# [任务 1]
列出下面这篇关于SiC半超结VDMOSFET电荷失配的文章所给的全部关键词。

# [文本片段]
__________________________________________________

电荷失配对SiC半超结垂直双扩散金属氧化物半导体场效应管击穿电压的影响

杨帅; 汤晓燕; 张玉明; 宋庆文; 张义门

doi:10.7498/aps.63.208501

摘要

SiC半超结垂直双扩散金属氧化物半导体场效应管（VDMOSFET）相对于常规VDMOSFET在相同导通电阻下具有更大击穿电压. 在N型外延层上进行离子注入形成半超结结构中的P柱是制造SiC半超结VDMOSFET 的关键工艺. 本文通过二维数值仿真研究了离子注入导致的电荷失配对4H-SiC超结和半超结VDMOSFET 击穿电压的影响，在电荷失配程度为30%时出现半超结VDMOSFET的最大击穿电压. 在本文的器件参数下，P柱浓度偏差导致击穿电压降低15%时，半超结VDMOSFET柱区浓度偏差范围相对于超结VDMOSFET可提高69.5%，这意味着半超结VDMOSFET对柱区离子注入的控制要求更低，工艺制造难度更低.

关键词:

SiC /
半超结 /
电荷失配

Abstract

SiC semi-superjunction vertical double diffused MOS (VDMOSFET) has higher breakdown voltage than conventional SiC VDMOSFET with the same on-resistance. The ion implantation to form p pillar region on N-type epilayer is a key process to form semi-superjunction stucture. The influences of charge imbalance induced by ion implantation on breakdown voltages of 4H-SiC superjunction and semi-superjunction VDMOSFET are investigated through two-dimensional numerical simulation, and the largest breakdown voltage is obtained when charge imbalance is 30%. With the same structure parameters of devices, when breakdown voltage decreases by 15% due to the deviation of doping concentration in P pillars, the tolerance of doping concentration for the semi-superjunction VDMOSFET is 69.5% higher than for superjunction VDMOSFET which means that less precise process control of ion implantation for semi-superjunction VDMOSFET, will be required with less difficulty in the manufacture of pillars.

__________________________________________________

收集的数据
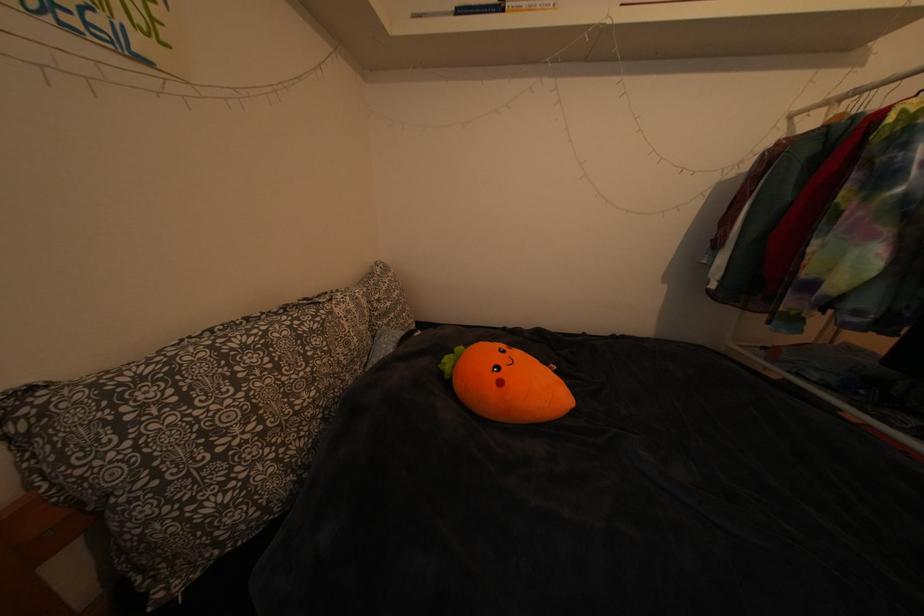
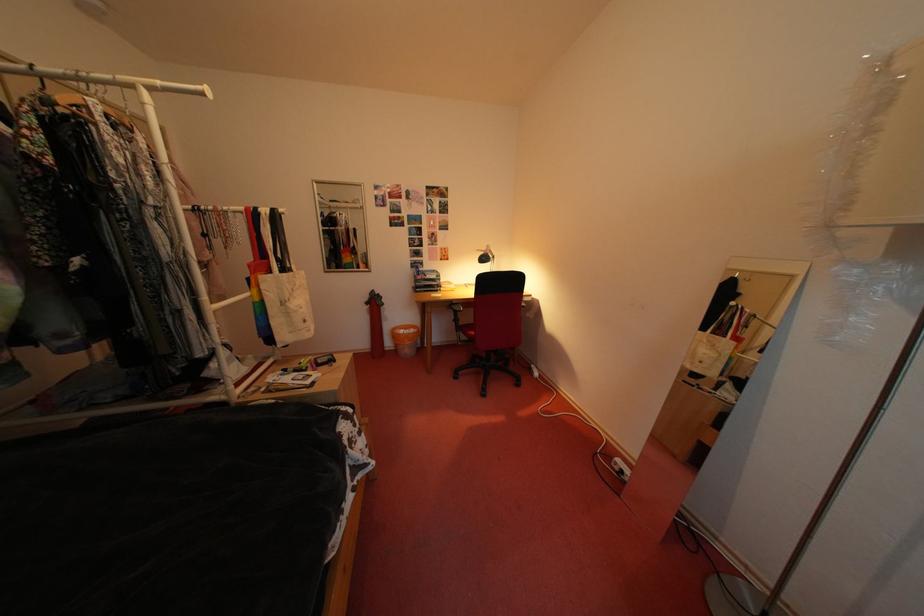
Based on the continuous images, in which direction is the camera rotating?

The camera rotated toward right-down.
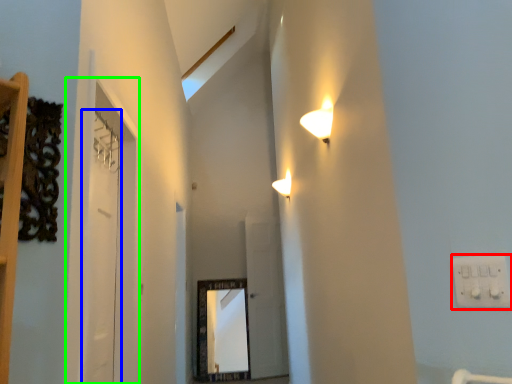
Question: Based on their relative distances, which object is nearer to electric outlet (highlighted by a red box)? Choose from door (highlighted by a blue box) and glass door (highlighted by a green box).

Choices:
 (A) door
 (B) glass door

Answer: (B)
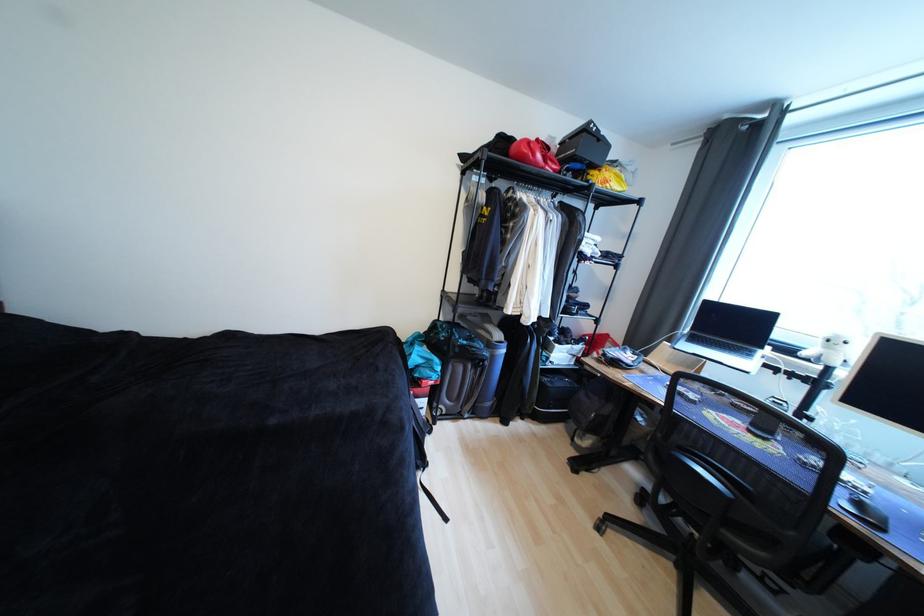
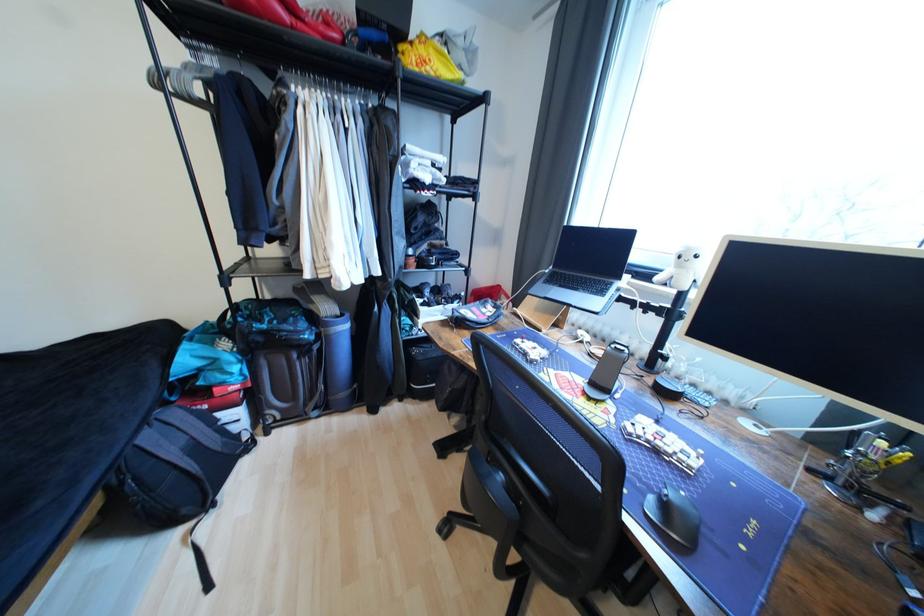
The images are taken continuously from a first-person perspective. In which direction are you moving?

The cameraman moved toward right, forward.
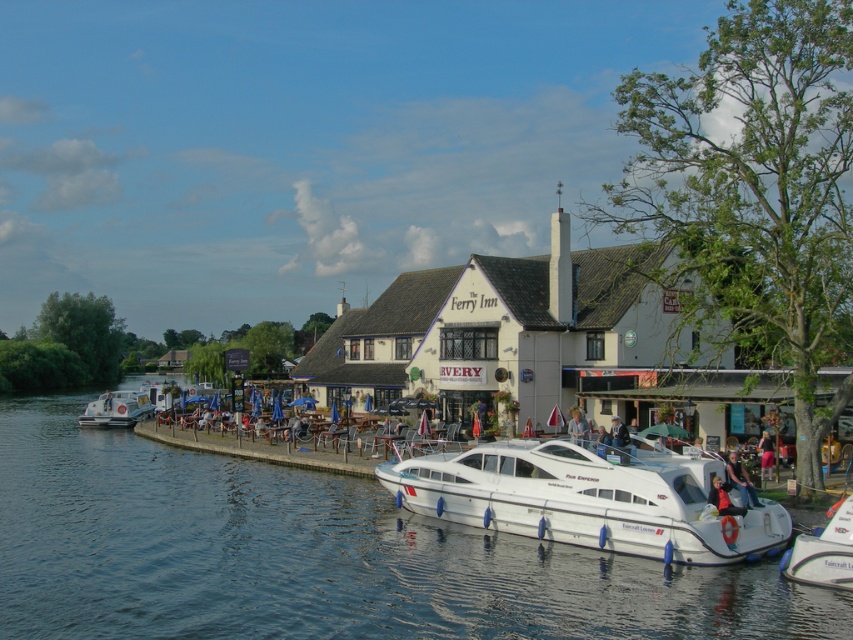
You are a visitor at The Ferry Inn and want to take a photo of both the white glossy motorboat at center and the white glossy houseboat at lower left. Which one will appear larger in the photo?

The white glossy motorboat at center will appear larger in the photo because it is taller than the white glossy houseboat at lower left.

You are a visitor at The Ferry Inn and want to take a photo of the blue water at lower left without the blue denim jacket at center blocking the view. Is there a way to position yourself so the jacket isn

The blue water at lower left is below the blue denim jacket at center, so you can position yourself lower or move to the side to avoid the jacket blocking the view.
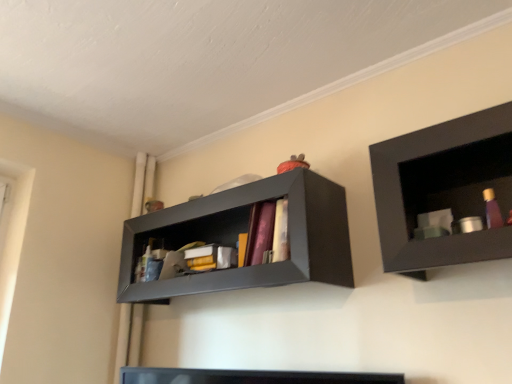
Question: Is matte black shelf at upper center, which ranks as the 2th shelf in right-to-left order, spatially inside matte black shelf at upper right, which is the second shelf from back to front, or outside of it?

Choices:
 (A) outside
 (B) inside

Answer: (A)

Question: Considering their positions, is matte black shelf at upper center, which is the 1th shelf in left-to-right order, located in front of or behind matte black shelf at upper right, marked as the first shelf in a right-to-left arrangement?

Choices:
 (A) front
 (B) behind

Answer: (B)

Question: Considering the positions of point (329, 274) and point (423, 129), is point (329, 274) closer or farther from the camera than point (423, 129)?

Choices:
 (A) farther
 (B) closer

Answer: (B)

Question: Is matte black shelf at upper right, the 2th shelf in the left-to-right sequence, wider or thinner than matte black shelf at upper center, which is the 1th shelf in left-to-right order?

Choices:
 (A) wide
 (B) thin

Answer: (B)

Question: From a real-world perspective, is matte black shelf at upper right, which is the second shelf from back to front, above or below matte black shelf at upper center, which ranks as the 2th shelf in right-to-left order?

Choices:
 (A) above
 (B) below

Answer: (B)

Question: Looking at the image, does matte black shelf at upper right, marked as the 1th shelf in a front-to-back arrangement, seem bigger or smaller compared to matte black shelf at upper center, which is the second shelf from front to back?

Choices:
 (A) big
 (B) small

Answer: (B)

Question: Based on their positions, is matte black shelf at upper right, the 2th shelf in the left-to-right sequence, located to the left or right of matte black shelf at upper center, which ranks as the 2th shelf in right-to-left order?

Choices:
 (A) left
 (B) right

Answer: (B)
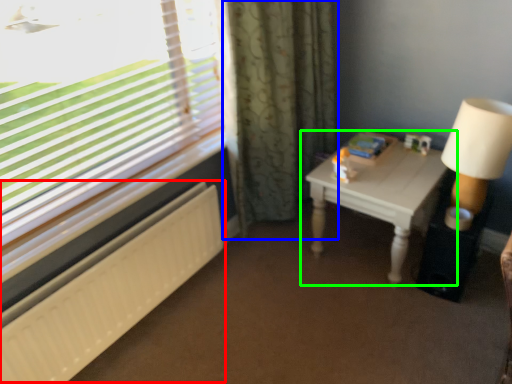
Question: Which is farther away from radiator (highlighted by a red box)? curtain (highlighted by a blue box) or table (highlighted by a green box)?

Choices:
 (A) curtain
 (B) table

Answer: (B)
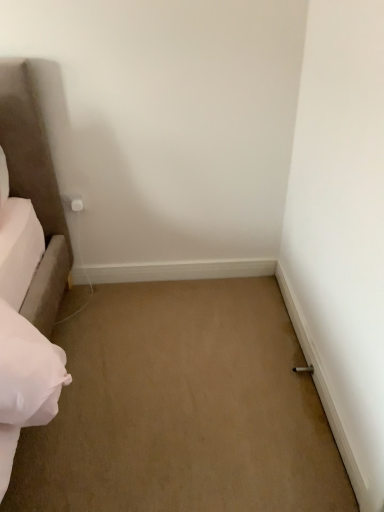
Find the location of a particular element. This screenshot has width=384, height=512. vacant region above beige carpet at center (from a real-world perspective) is located at coordinates (119, 381).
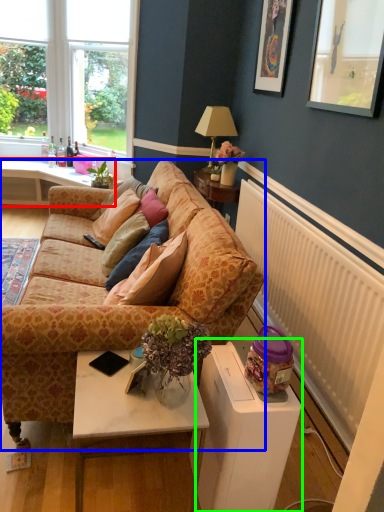
Question: Based on their relative distances, which object is nearer to desk (highlighted by a red box)? Choose from studio couch (highlighted by a blue box) and wide (highlighted by a green box).

Choices:
 (A) studio couch
 (B) wide

Answer: (A)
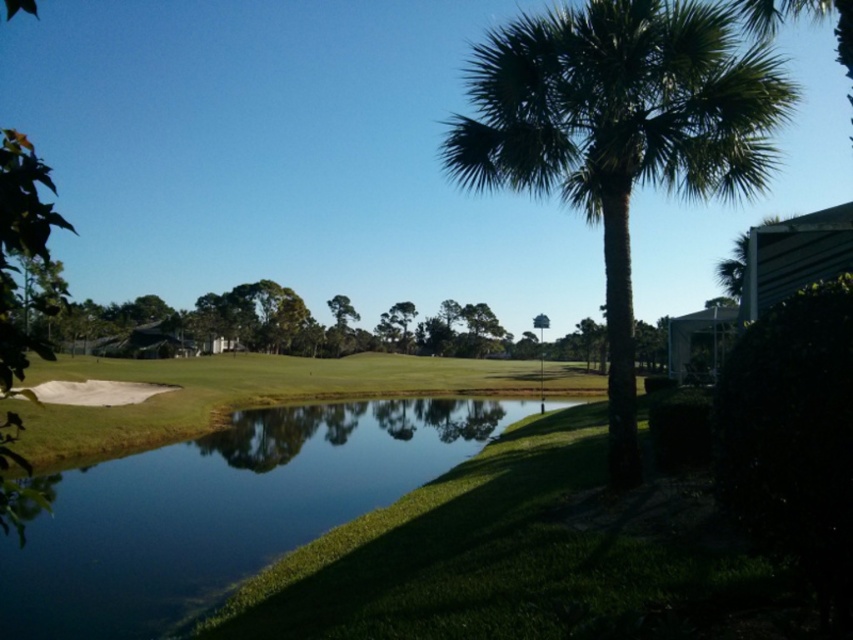
The image size is (853, 640). Describe the element at coordinates (222, 509) in the screenshot. I see `clear water at pond center` at that location.

Is clear water at pond center to the left of green leafy palm tree at right from the viewer's perspective?

Correct, you'll find clear water at pond center to the left of green leafy palm tree at right.

Does point (402, 412) come behind point (701, 86)?

Yes.

Find the location of a particular element. clear water at pond center is located at coordinates 222,509.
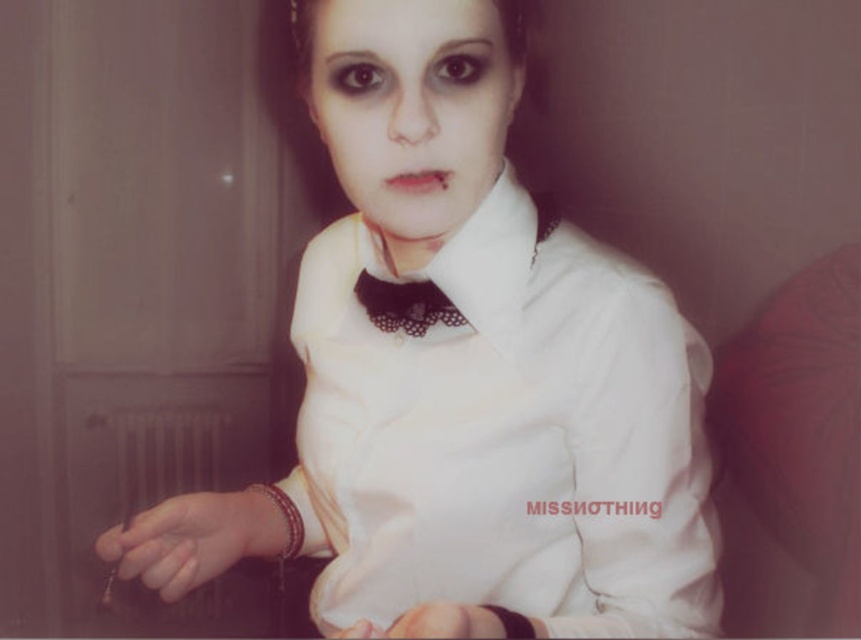
You are an artist planning to paint a portrait of the person in the image. You want to ensure the proportions are accurate. Given that the matte white face at center is much taller than the black lace bow tie at center, which object should you make larger in your painting?

The matte white face at center should be made larger in the painting since it is much taller than the black lace bow tie at center according to the description.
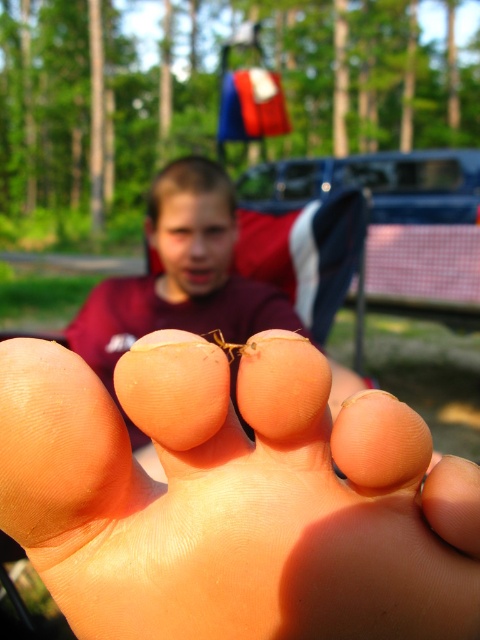
Question: Which point appears closest to the camera in this image?

Choices:
 (A) (223, 310)
 (B) (255, 342)

Answer: (B)

Question: Which of the following is the farthest from the observer?

Choices:
 (A) (197, 166)
 (B) (210, 336)
 (C) (49, 404)

Answer: (A)

Question: Which point appears closest to the camera in this image?

Choices:
 (A) (222, 282)
 (B) (288, 628)
 (C) (218, 337)

Answer: (C)

Question: Does pink flesh-toned foot at center have a larger size compared to yellow translucent ant at center?

Choices:
 (A) yes
 (B) no

Answer: (A)

Question: Considering the relative positions of pink flesh-toned foot at center and matte skin boy at center in the image provided, where is pink flesh-toned foot at center located with respect to matte skin boy at center?

Choices:
 (A) below
 (B) above

Answer: (A)

Question: Is matte skin boy at center above yellow translucent ant at center?

Choices:
 (A) yes
 (B) no

Answer: (B)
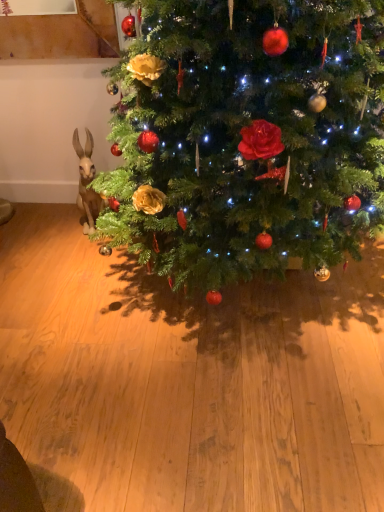
Where is `free location in front of green matte christmas tree at center`? This screenshot has height=512, width=384. free location in front of green matte christmas tree at center is located at coordinates (220, 423).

__________________________________________________

# [任务 2]
统计记录中含有字符串“yellow”的行数，区分大小写，只写出数字。

# [练习结果 1]
SiC、半超结、电荷失配

# [练习结果 2]
2